I feel that many people misunderstand, not necessarily by fault of their own, what feminism as a political movement stands for. Its aim — gender, racial and LGBT equality — should not be a controversial one.

Due to both media misrepresentation and personal political views, many people see feminism as a man-hating, pro-matriarchy and anger-driven movement. However, it is my understanding of feminism itself which drives me to disagree fundamentally with misandry and the prospect of a society which favours women politically, socially and economically. It is wrong however, to assume that the minority of people who are pro-matriarchy are also representative of all feminists. Any such belief — one that assumes any form of social inequality — is highly misrepresentative of the feminist agenda.

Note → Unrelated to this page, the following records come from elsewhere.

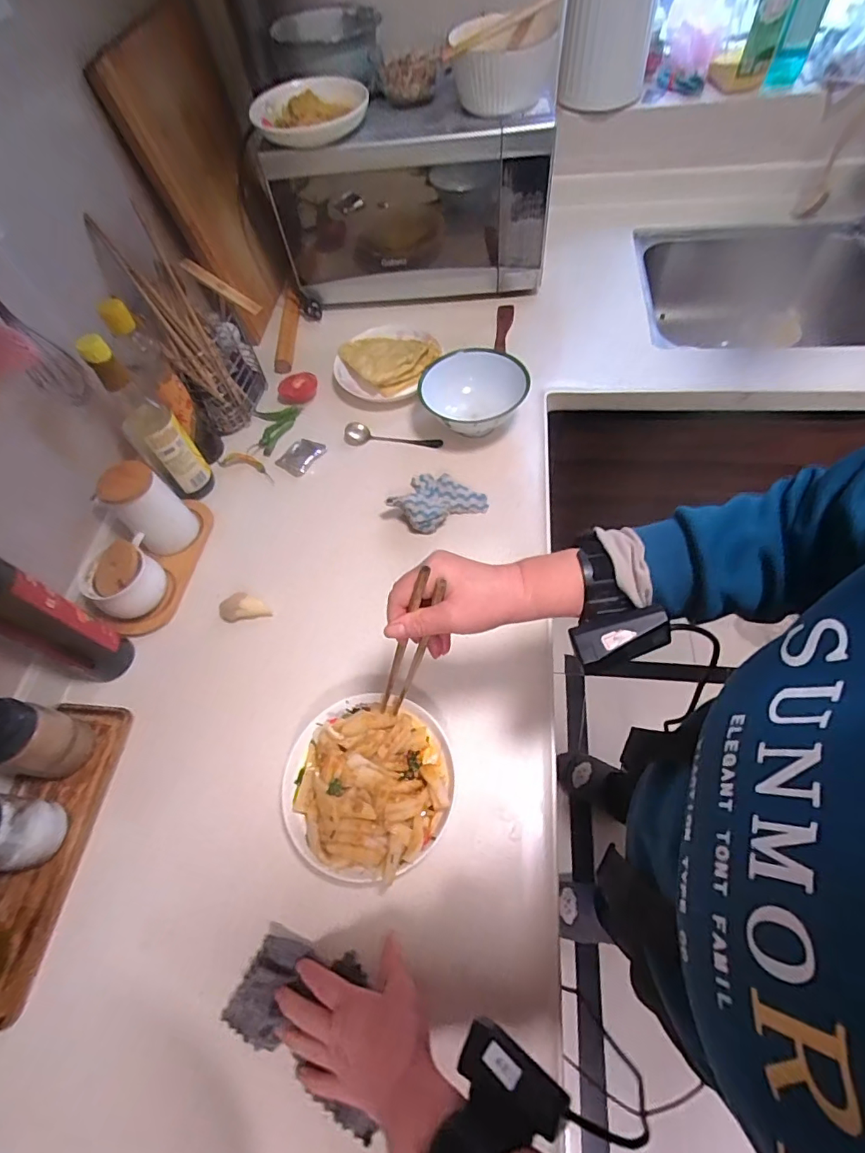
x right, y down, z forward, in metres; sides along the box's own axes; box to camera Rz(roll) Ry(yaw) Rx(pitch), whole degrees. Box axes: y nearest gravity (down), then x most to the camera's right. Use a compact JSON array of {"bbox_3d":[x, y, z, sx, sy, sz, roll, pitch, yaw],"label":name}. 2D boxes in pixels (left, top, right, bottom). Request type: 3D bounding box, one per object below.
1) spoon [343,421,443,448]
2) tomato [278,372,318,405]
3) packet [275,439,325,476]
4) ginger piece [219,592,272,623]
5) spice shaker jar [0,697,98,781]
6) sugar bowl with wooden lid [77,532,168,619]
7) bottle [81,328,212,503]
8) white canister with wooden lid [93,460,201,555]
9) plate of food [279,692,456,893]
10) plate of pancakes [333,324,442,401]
[{"bbox_3d":[-0.062,-0.221,0.786,0.156,0.011,0.042,6,60,10],"label":"spoon"},{"bbox_3d":[-0.230,-0.324,0.848,0.067,0.036,0.050,-15,60,-3],"label":"tomato"},{"bbox_3d":[-0.205,-0.190,0.782,0.055,0.011,0.069,32,67,23],"label":"packet"},{"bbox_3d":[-0.244,0.039,0.649,0.067,0.030,0.033,-5,59,4],"label":"ginger piece"},{"bbox_3d":[-0.418,0.162,0.509,0.057,0.150,0.067,7,61,9],"label":"spice shaker jar"},{"bbox_3d":[-0.392,0.011,0.645,0.086,0.077,0.087,-24,59,-8],"label":"sugar bowl with wooden lid"},{"bbox_3d":[-0.379,-0.205,0.670,0.068,0.246,0.069,-37,64,-15],"label":"bottle"},{"bbox_3d":[-0.370,-0.087,0.665,0.076,0.116,0.073,-3,59,5],"label":"white canister with wooden lid"},{"bbox_3d":[-0.065,0.210,0.513,0.167,0.062,0.167,-3,59,5],"label":"plate of food"},{"bbox_3d":[-0.079,-0.366,0.857,0.158,0.043,0.177,28,66,21],"label":"plate of pancakes"}]

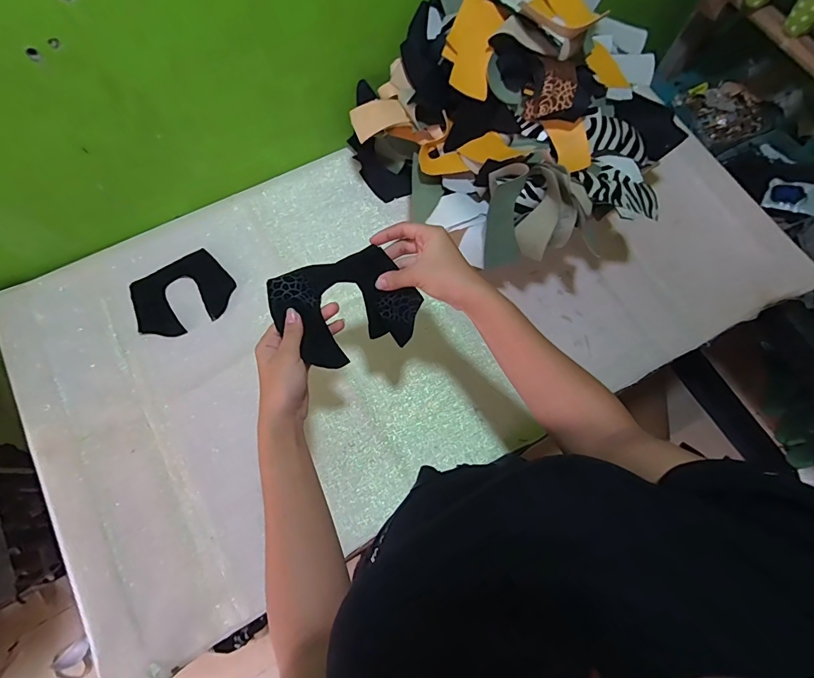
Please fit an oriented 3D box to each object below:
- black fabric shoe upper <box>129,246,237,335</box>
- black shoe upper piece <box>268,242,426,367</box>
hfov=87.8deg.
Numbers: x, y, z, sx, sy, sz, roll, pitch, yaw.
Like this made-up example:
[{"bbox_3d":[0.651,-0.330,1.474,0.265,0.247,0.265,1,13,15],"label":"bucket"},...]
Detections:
[{"bbox_3d":[-0.353,-0.071,0.666,0.149,0.004,0.119,-30,76,-11],"label":"black fabric shoe upper"},{"bbox_3d":[-0.062,-0.032,0.449,0.144,0.021,0.108,-22,104,-13],"label":"black shoe upper piece"}]

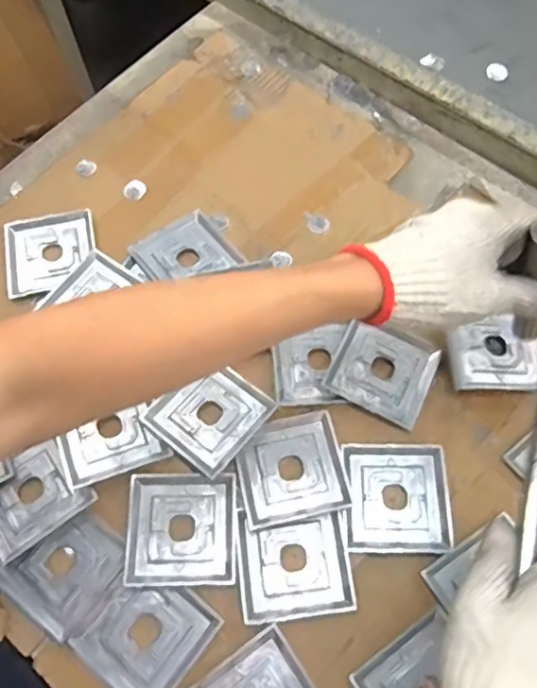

It shows ignorance to suggest that gender equality has been achieved. Inequality affects people of all genders on political, economic, social and psychological levels. The objectification of women in both the public and private, for example, undermines confidence and self-assurance. Judgement of women based on appearance rather than intelligence, intellectual capacity, strength and good-will is degrading and offensive.

The most under-discussed and yet such a vitally important element of feminism is its intersectionality. This means it is not just concerned specifically with gender inequality, but all societal inequalities which unfortunately exist. For example, feminism also fights for racial equality and sheds light on the ongoing issue of racism that continues to exist today. It highlights the ties between gender and race inequality, for example by showing not only that women earn less than men, but that black men earn less than white men, and black women earn less than white women. Clearly these issues have a close relationship.

Essentially, this article is looking to shed light on the real objectives of feminism, and to highlight its primary goal of tackling social inequalities. While of course there are disputes amongst feminist scholars regarding what constitutes female empowerment and how to go about achieving certain aims — with some women taking these ideas too far — the general understanding of feminism should see it as an entirely positive and empowering political movement, and one that needs to be more widely-endorsed.